Special Presentation and Book Release Preview: “The Alchemy of Us”
Special Presentation and Book Release Preview: “The Alchemy of Us”
Cosponsored by Oblong Books & Music
WHO: Dr. Ainissa Ramirez, former Professor of Mechanical Engineering at Yale and Science Evangelist
WHAT: Pre-release Book Talk on technology that changed the world
WHEN: Saturday March 14 at 4:00 pm
WHERE: Wardell Room, Scoville Memorial Library, 38 Main Street, Salisbury, CT
CONTACT: 860-435-2838
COST: Free
SALISBURY Dr Ainissa Ramirez is a self proclaimed “science evangelist”. A Brown and Stanford University Graduate with stints at MIT and Yale, she is passionate about bringing both adults and young people to a greater understanding of science’s role in the past and as a pathway for good in the future. A passionate advocate for STEM education she has been featured as a TED talk presenter, writer for Time, Scientific American, the American Scientist, and Forbes. She makes regular appearances on PBS’s SciTech Now.
Ramirez just completed a compelling new book The Alchemy of Us, wherein she examines eight inventions—clocks, steel rails, copper communication cables, photographic film, light bulbs, hard disks, scientific labware, and silicon chips—and reveals how they shaped the human experience. A native of Connecticut she is launching her national book tour in a special pre-release presentation Cosponsored by Oblong Books & Music at the Scoville Memorial Library on Saturday March 14 at 4:00 .

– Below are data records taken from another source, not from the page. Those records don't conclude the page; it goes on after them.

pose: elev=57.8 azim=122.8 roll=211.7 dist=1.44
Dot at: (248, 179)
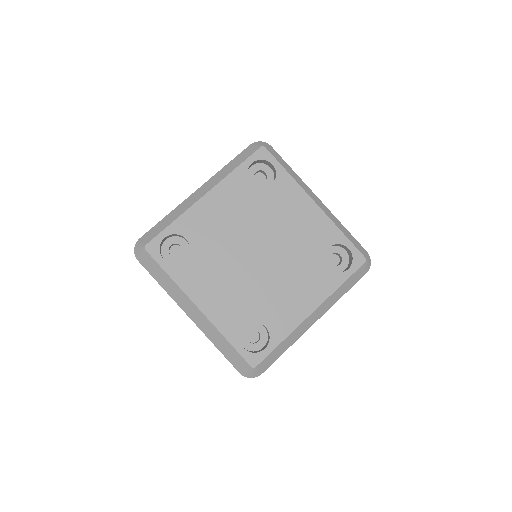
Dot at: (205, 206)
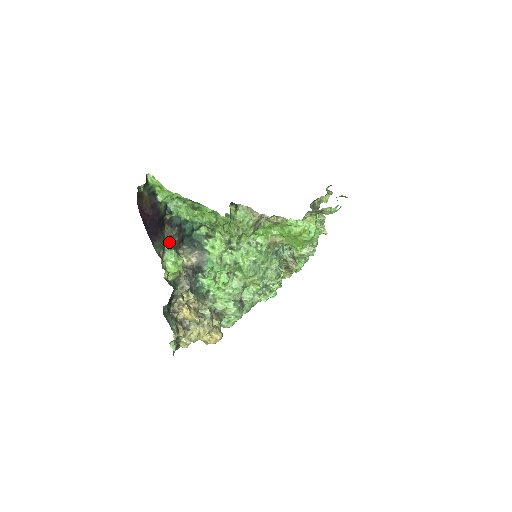
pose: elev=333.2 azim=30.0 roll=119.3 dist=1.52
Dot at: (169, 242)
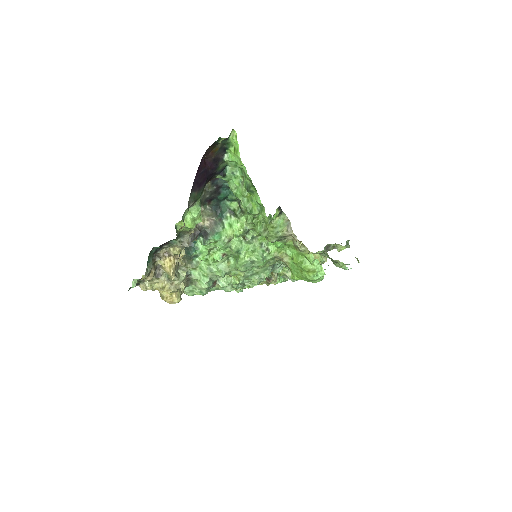
Dot at: occluded
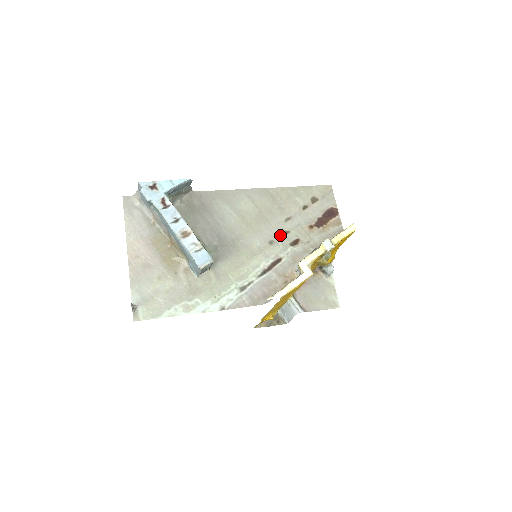
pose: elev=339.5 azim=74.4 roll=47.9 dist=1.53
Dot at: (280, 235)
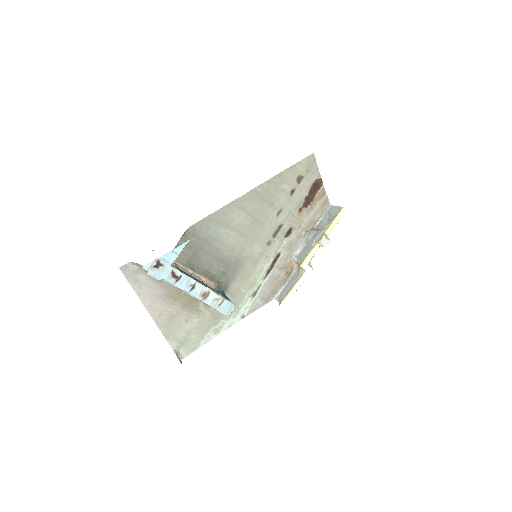
Dot at: (275, 232)
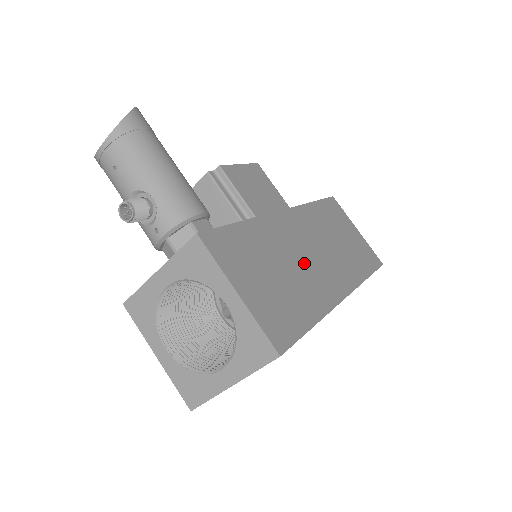
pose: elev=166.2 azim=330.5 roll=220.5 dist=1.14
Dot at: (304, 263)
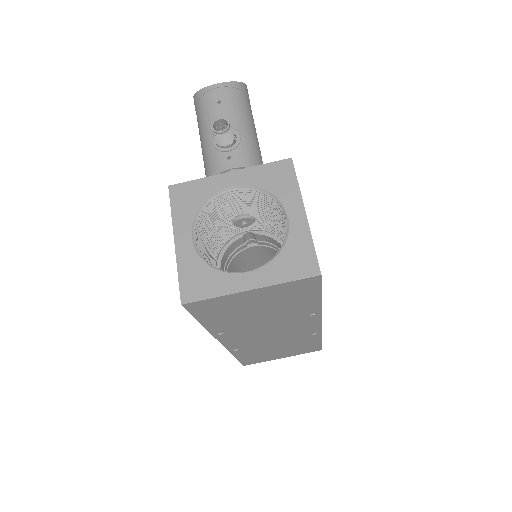
Dot at: occluded
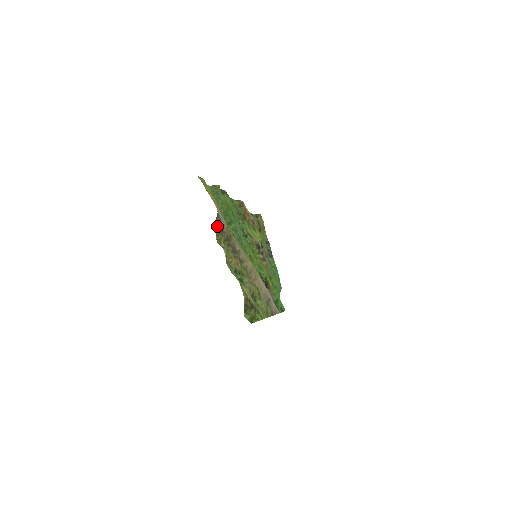
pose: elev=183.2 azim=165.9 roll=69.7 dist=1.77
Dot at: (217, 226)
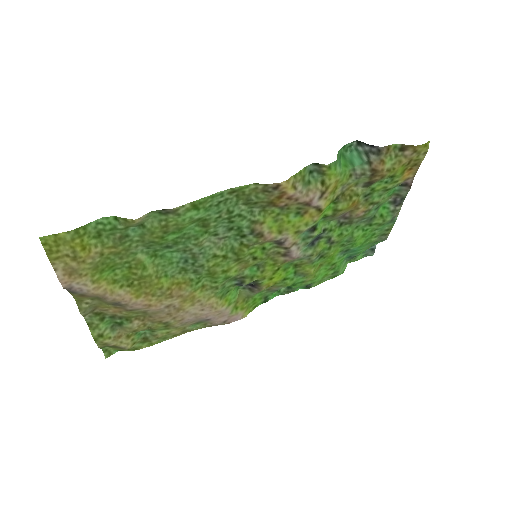
Dot at: (71, 292)
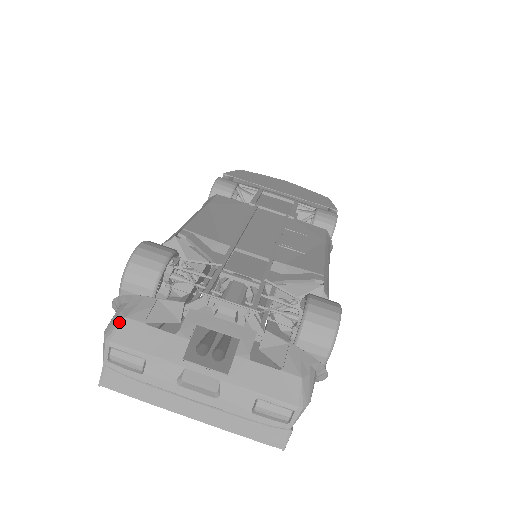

Ramirez tells the stories of the woman who sold time, the inventor who inspired Edison, and the hotheaded undertaker whose invention pointed the way to the computer. She describes, among other things, how our pursuit of precision in timepieces changed how we sleep; how the railroad helped commercialize Christmas; how the necessary brevity of the telegram influenced Hemingway’s writing style; and how a young chemist exposed the use of Polaroid’s cameras to create passbooks to track Black citizens in apartheid South Africa. These fascinating and inspiring stories offer new perspectives on our relationships with technologies.